Con ser un valor tan alto, la fe tiene sus dificultades. Los que hemos heredado de nuestros padres y antepasados el tesoro de nuestra fe tenemos obligación de transmitirlo a quienes vienen detrás de nosotros. Pero no la podremos transmitir, sino en la medida en que nosotros mismos la vivamos. Si la vivimos, daremos testimonio eficaz y así la transmitiremos. No es posible transmitirla, sin vivirla intensamente, generosamente, honradamente. Nosotros mismos, los Creyentes, experimentamos cada día la dificultad de vivir nuestra fe cristiana. Sí, la fe es algo difícil. Y, por eso hemos de ser comprensivos con aquellos que no creen. Con los que se dice ateos, con los que se profesan incrédulos, con los jóvenes que discuten la fe de sus padres. Muy comprensivos y pacientes con los débiles en la fe; ya que nosotros mismos experimentamos las dificultades de creer. ¿Porqué no creemos? ¿Porqué nuestra fe no es viva y operante? ¿Como es que no influye en nuestros criterios, en nuestros razonamientos, en nuestras decisiones; en nuestras actitudes ante la vida, en nuestras obras? La dificultad de la fe es inherente a su misma manera de ser. Porque, ¿qué es creer?
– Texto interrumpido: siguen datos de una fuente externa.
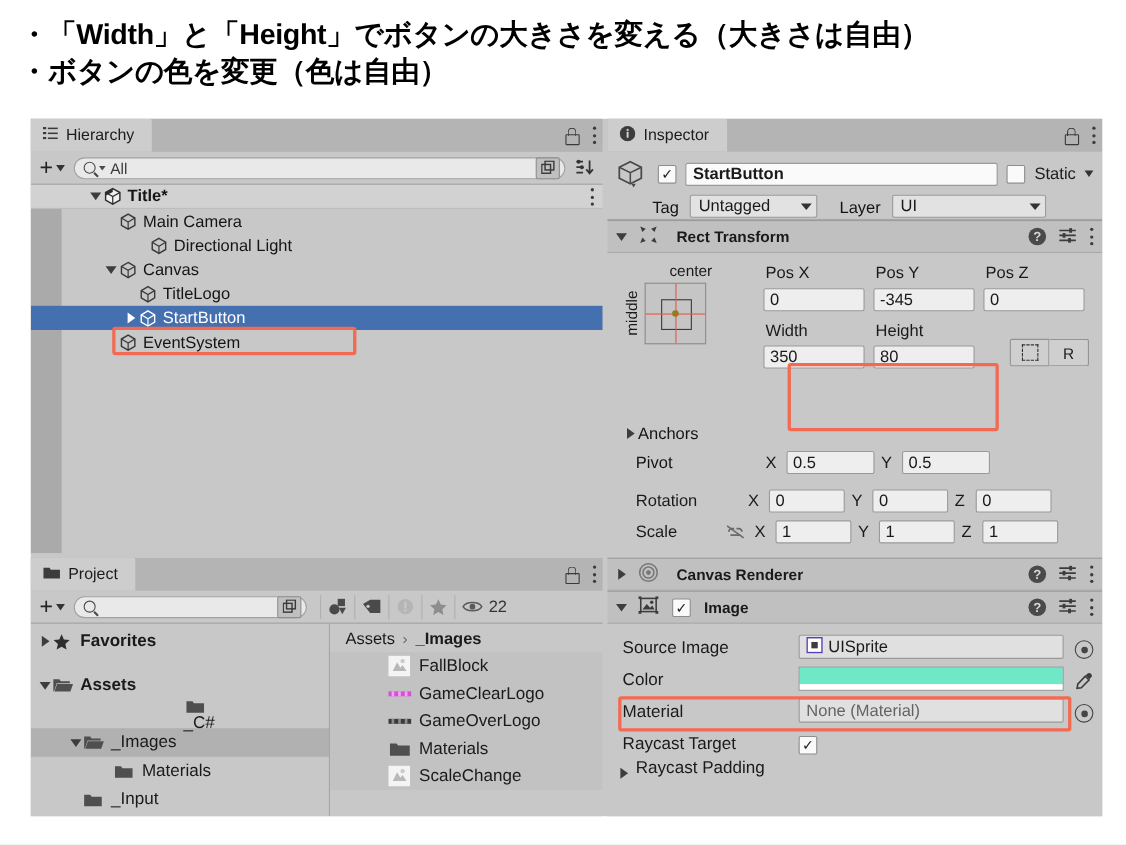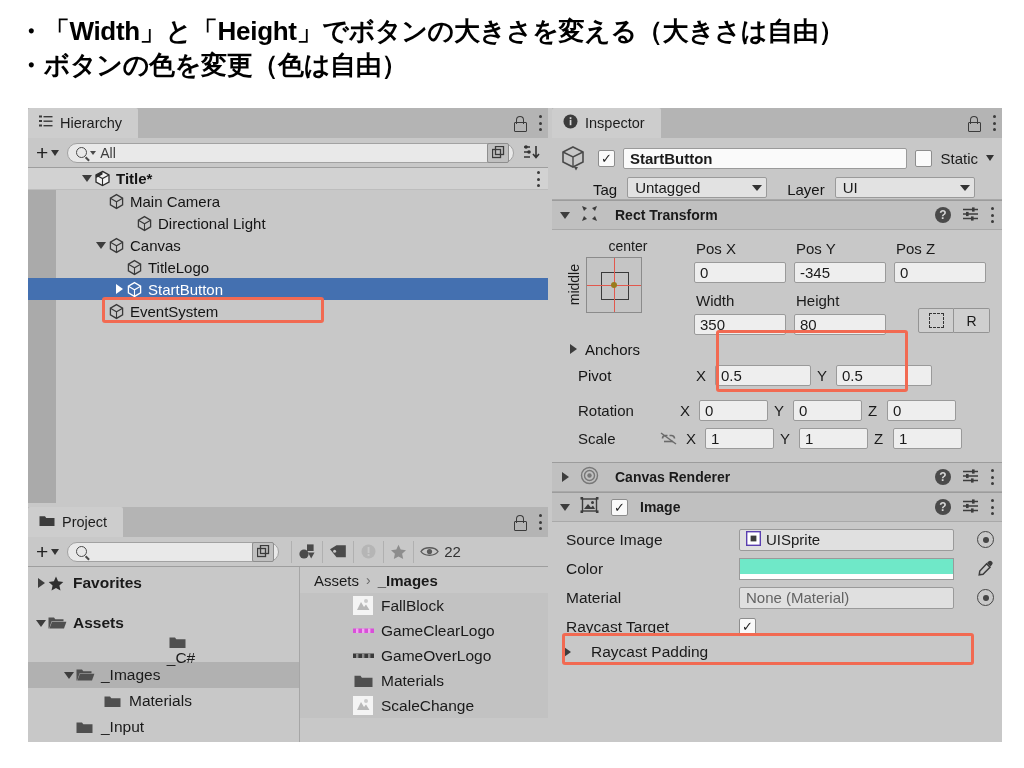--- a/index.html
+++ b/index.html
@@ -601,7 +601,7 @@
           </div>
           <div class="insp-row2">
             <span class="lbl">Tag</span>
-            <span class="dropdown" style="width:140px;">
+            <span class="dropdown" style="width:116px;">
               <span>Untagged</span>
               <span class="dd-caret"></span>
             </span>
Creer es admitir y aceptar una realidad que no vemos, que no es. objeto de nuestra experiencia inmediata; la admitimos a través del conocimiento de otra persona, que nos da testimonio de ella. Entre nuestra fe y la realidad está el testigo. Para creer he de aceptar la participación en la ciencia, en el saber, en la experiencia de ese testigo. Y la conciencia que él tiene de sus conocimientos y de su veracidad. ¡Ah! Esto es ya difícil de suyo para nosotros.
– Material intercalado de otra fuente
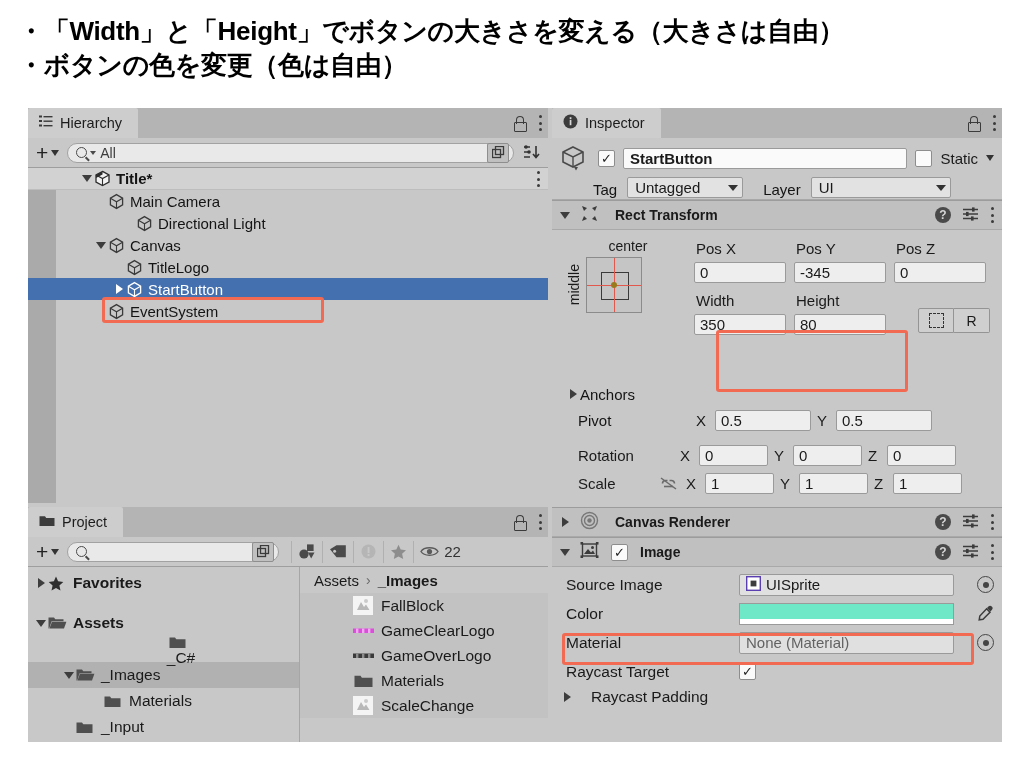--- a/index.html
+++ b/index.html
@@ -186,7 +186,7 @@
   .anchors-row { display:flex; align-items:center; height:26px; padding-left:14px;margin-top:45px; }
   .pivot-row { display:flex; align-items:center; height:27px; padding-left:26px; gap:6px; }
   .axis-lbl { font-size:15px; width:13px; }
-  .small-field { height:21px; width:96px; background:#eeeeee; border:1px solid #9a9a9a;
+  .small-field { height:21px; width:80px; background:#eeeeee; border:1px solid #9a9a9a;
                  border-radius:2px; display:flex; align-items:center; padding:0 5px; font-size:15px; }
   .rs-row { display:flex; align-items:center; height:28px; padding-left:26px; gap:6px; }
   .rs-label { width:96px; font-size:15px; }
Otra cosa es ya aceptar el testimonio de Dios. Y, por eso, la fe tiene también más exigencias. En el caso de Dios tengo que aceptar totalmente su testimonio, renunciado a comprobar por mi mismo la realidad que él me testifica. He de remitirme ciegamente a la ciencia y veracidad de Dios. Y esta es mucho más radical; nos hiere en lo más profundo. Pero Dios es bueno y comprensivo con todos. A cada uno de los hombres los va llevando por la vida de manera que, al llegar a determinadas encrucijadas, el hombre se ve frente por frente al problema radical de su vida; ante el problema fundamental, de la vida y de la muerte; frente al gran problema de nuestro propio destina definitivo. Podemos comprender ahora las razones que tenía Tomás, cuando se negaba a aceptar el testimonio de sus compañeros. "Si no veo en sus manos la señal de los clavos; si no meto el dedo en el agujero de los clavos y no meto la mano en su costado no lo creo". Hubo de oír la corrección del Señor: "No seas incrédulo, sino creyente".

Que no tenga el Señor que repetirnos a nosotros estas palabras. Decidámonos a vivir cada día el Evangelio de Jesucristo. Que ésta y no otra cosa es vencer al mundo con la fe cristiana. Que el Señor nos pueda declarar "dichosos", por creer sin haber visto.